JORDAN ELISE LIPMAN 4
4 · Waste Connections, Inc. · Filed Feb 18, 2026
Research Summary
AI-generated summary of this filing
Waste Connections (WCN) Director Jordan Lipman Exercises and Sells Shares
What Happened
Jordan Elise Lipman, a director of Waste Connections (WCN), had restricted share units vest and converted those derivative units into common shares on Feb 13–14, 2026. She converted a total of 623 RSUs/derivative units into common shares (344 on Feb 13 and 279 on Feb 14) at no cash exercise price. To satisfy withholding tax obligations, the issuer withheld 185 shares (Feb 13) and 150 shares (Feb 14) at an implied price of CAD $218.26 per share (US $160.27), resulting in share-withholding payments of US $29,650 and US $24,040, respectively (total ≈ US $53,690). In addition, the filing shows awards of 1,122 derivative units (435 and 687) granted on Feb 13, 2026 (derivative/award entries).
Key Details
- Transaction dates and amounts:
- Feb 13, 2026: Converted 344 derivative units into 344 common shares (acquired @ $0.00); 185 shares withheld for taxes at CAD $218.26 (US $160.27) = US $29,650 (disposed).
- Feb 14, 2026: Converted 279 derivative units into 279 common shares (acquired @ $0.00); 150 shares withheld for taxes at CAD $218.26 (US $160.27) = US $24,040 (disposed).
- Feb 13, 2026: Grants/awards recorded of 435 and 687 derivative units (total 1,122).
- Net common shares added from conversions: 623 converted minus 335 withheld = 288 net common shares received.
- Shares owned after transaction: Not stated in this filing.
- Notable footnotes:
- Withheld shares represent satisfaction of withholding taxes on vesting RSUs (F1, F5, F6).
- Canadian dollar amounts converted to U.S. dollars (CAN $218.26 = US $160.2683) (F2).
- Some units are Deferred Share Units (DSUs) or Restricted Share Units (RSUs) with typical vesting (F3, F4).
- Filing timeliness: No late filing indicator shown; appears timely.
Context
- This was not an open-market sale: the "disposals" were share-withholdings to cover tax obligations on vesting RSUs (a common, administrative cashless withholding), not an active sell decision.
- The conversion entries are derivative exercises/conversions (M) — RSUs converting into common shares — and the award entries (A) reflect new deferred/restricted share units granted.
- These types of administrative conversions and tax-withholdings are routine for equity compensation and do not by themselves indicate a change in insider sentiment.
Insider Transaction Report
- Exercise/Conversion
Common Shares
2026-02-13+344→ 3,280 total - Tax Payment
Common Shares
[F1][F2]2026-02-13$160.27/sh−185$29,650→ 3,095 total - Exercise/Conversion
Common Shares
2026-02-14+279→ 3,374 total - Tax Payment
Common Shares
[F1][F2]2026-02-14$160.27/sh−150$24,040→ 3,224 total - Award
Restricted Share Units
[F3]2026-02-13+435→ 435 totalExercise: $0.00→ Common Shares (435 underlying) - Award
Restricted Share Units
[F4]2026-02-13+687→ 687 totalExercise: $0.00→ Common Shares (687 underlying) - Exercise/Conversion
Restricted Share Units
[F5]2026-02-13−344→ 343 totalExercise: $0.00→ Common Shares (344 underlying) - Exercise/Conversion
Restricted Share Units
[F6]2026-02-14−279→ 0 totalExercise: $0.00→ Common Shares (279 underlying)
Footnotes (6)
- [F1]Represents shares withheld by the Issuer in satisfaction of the applicable withholding taxes due in connection with the vesting of restricted share units and delivery of the converted common shares.
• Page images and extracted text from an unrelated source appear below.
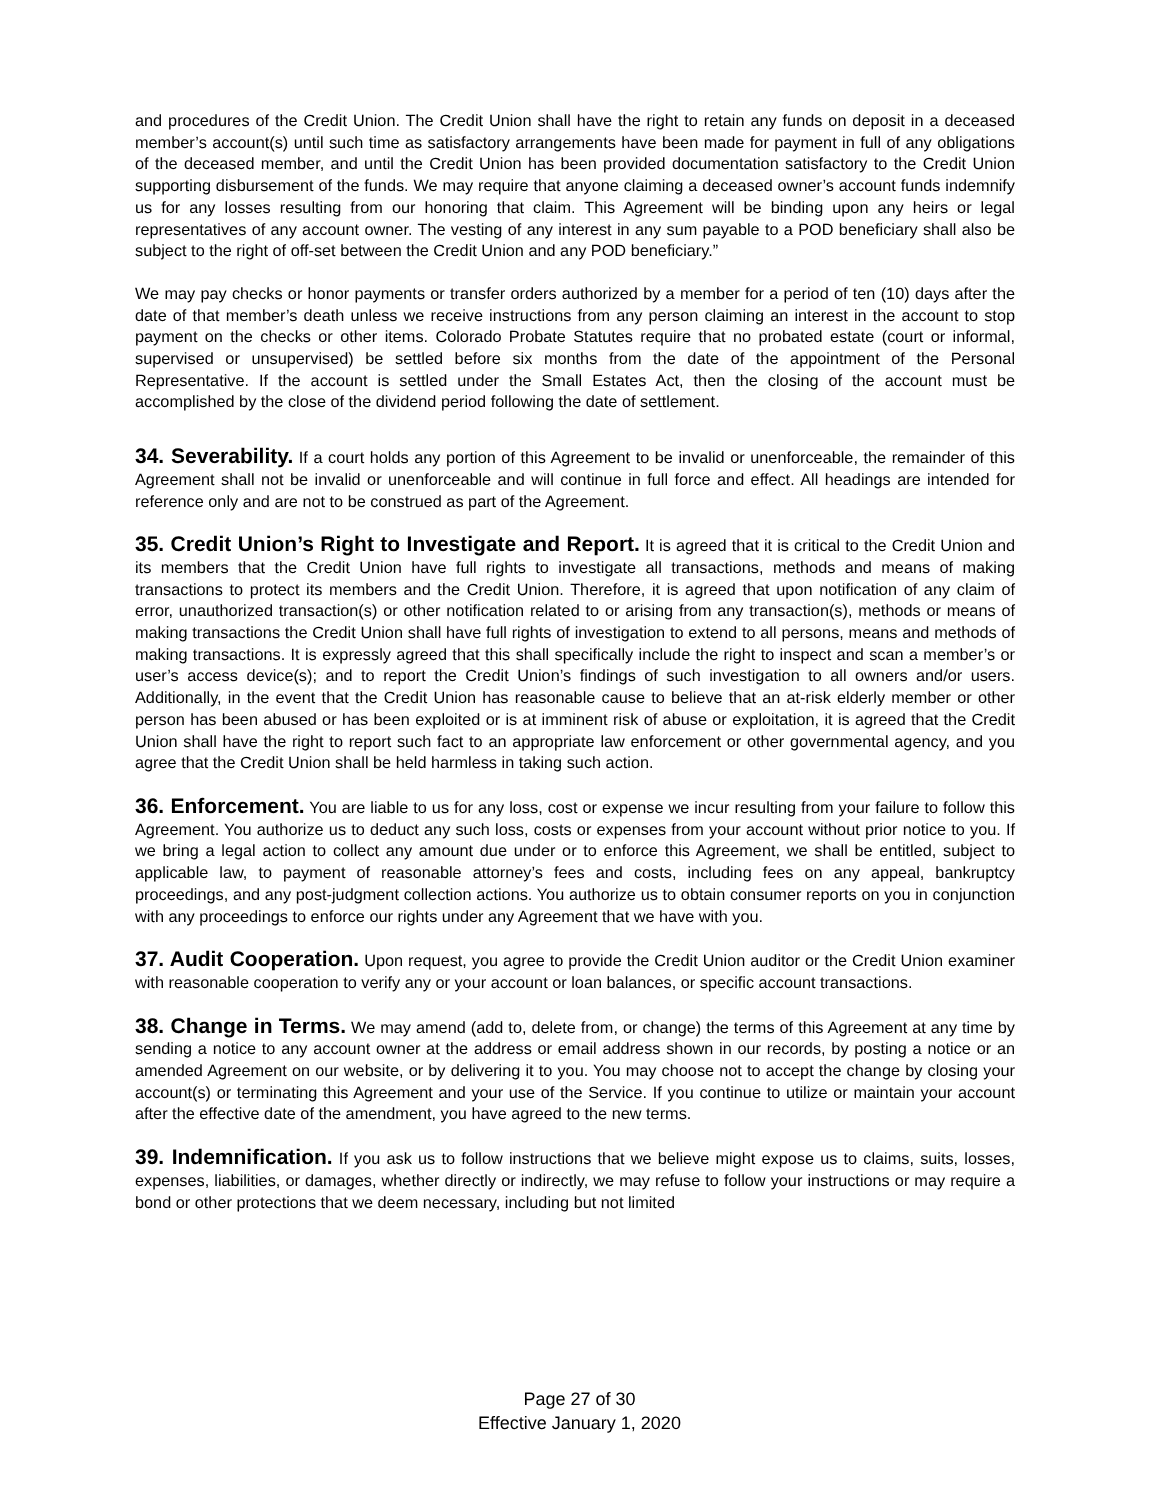and procedures of the Credit Union. The Credit Union shall have the right to retain any funds on deposit in a deceased member’s account(s) until such time as satisfactory arrangements have been made for payment in full of any obligations of the deceased member, and until the Credit Union has been provided documentation satisfactory to the Credit Union supporting disbursement of the funds. We may require that anyone claiming a deceased owner’s account funds indemnify us for any losses resulting from our honoring that claim. This Agreement will be binding upon any heirs or legal representatives of any account owner. The vesting of any interest in any sum payable to a POD beneficiary shall also be subject to the right of off-set between the Credit Union and any POD beneficiary.”
We may pay checks or honor payments or transfer orders authorized by a member for a period of ten (10) days after the date of that member’s death unless we receive instructions from any person claiming an interest in the account to stop payment on the checks or other items. Colorado Probate Statutes require that no probated estate (court or informal, supervised or unsupervised) be settled before six months from the date of the appointment of the Personal Representative. If the account is settled under the Small Estates Act, then the closing of the account must be accomplished by the close of the dividend period following the date of settlement.
34. Severability. If a court holds any portion of this Agreement to be invalid or unenforceable, the remainder of this Agreement shall not be invalid or unenforceable and will continue in full force and effect. All headings are intended for reference only and are not to be construed as part of the Agreement.
35. Credit Union’s Right to Investigate and Report. It is agreed that it is critical to the Credit Union and its members that the Credit Union have full rights to investigate all transactions, methods and means of making transactions to protect its members and the Credit Union. Therefore, it is agreed that upon notification of any claim of error, unauthorized transaction(s) or other notification related to or arising from any transaction(s), methods or means of making transactions the Credit Union shall have full rights of investigation to extend to all persons, means and methods of making transactions. It is expressly agreed that this shall specifically include the right to inspect and scan a member’s or user’s access device(s); and to report the Credit Union’s findings of such investigation to all owners and/or users. Additionally, in the event that the Credit Union has reasonable cause to believe that an at-risk elderly member or other person has been abused or has been exploited or is at imminent risk of abuse or exploitation, it is agreed that the Credit Union shall have the right to report such fact to an appropriate law enforcement or other governmental agency, and you agree that the Credit Union shall be held harmless in taking such action.
36. Enforcement. You are liable to us for any loss, cost or expense we incur resulting from your failure to follow this Agreement. You authorize us to deduct any such loss, costs or expenses from your account without prior notice to you. If we bring a legal action to collect any amount due under or to enforce this Agreement, we shall be entitled, subject to applicable law, to payment of reasonable attorney’s fees and costs, including fees on any appeal, bankruptcy proceedings, and any post-judgment collection actions. You authorize us to obtain consumer reports on you in conjunction with any proceedings to enforce our rights under any Agreement that we have with you.
37. Audit Cooperation. Upon request, you agree to provide the Credit Union auditor or the Credit Union examiner with reasonable cooperation to verify any or your account or loan balances, or specific account transactions.
38. Change in Terms. We may amend (add to, delete from, or change) the terms of this Agreement at any time by sending a notice to any account owner at the address or email address shown in our records, by posting a notice or an amended Agreement on our website, or by delivering it to you. You may choose not to accept the change by closing your account(s) or terminating this Agreement and your use of the Service. If you continue to utilize or maintain your account after the effective date of the amendment, you have agreed to the new terms.
39. Indemnification. If you ask us to follow instructions that we believe might expose us to claims, suits, losses, expenses, liabilities, or damages, whether directly or indirectly, we may refuse to follow your instructions or may require a bond or other protections that we deem necessary, including but not limited
Page 27 of 30
Effective January 1, 2020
- [F2]For purposes of this disclosure, Canadian dollar amounts have been converted to U.S. dollars. CAN $218.26 = US $160.2683
- [F3]One Deferred Share Unit is the economic equivalent of one common share of the Issuer. Deferred Share Units will be settled in cash, common shares, or a combination thereof, at the sole discretion of the Issuer, and distributed to the reporting person upon such person's retirement and generally do not expire.
- [F4]Each restricted share unit represents a contingent right to receive one share of the Issuer's common shares. Subject to the reporting person's continued service with the Issuer, the award shall vest 50% immediately on the award date and 50% on the first anniversary of the award date.
- [F5]Represents the conversion upon vesting of restricted share units into common shares of the Issuer. The restricted share units were awarded on February 13, 2026 and have a vesting schedule of 50% immediately and 50% on the first anniversary of the award date.
- [F6]Represents the conversion upon vesting of restricted share units into common shares of the Issuer. The restricted share units were awarded on February 14, 2025 and have a vesting schedule of 50% immediately and 50% on the first anniversary of the award date.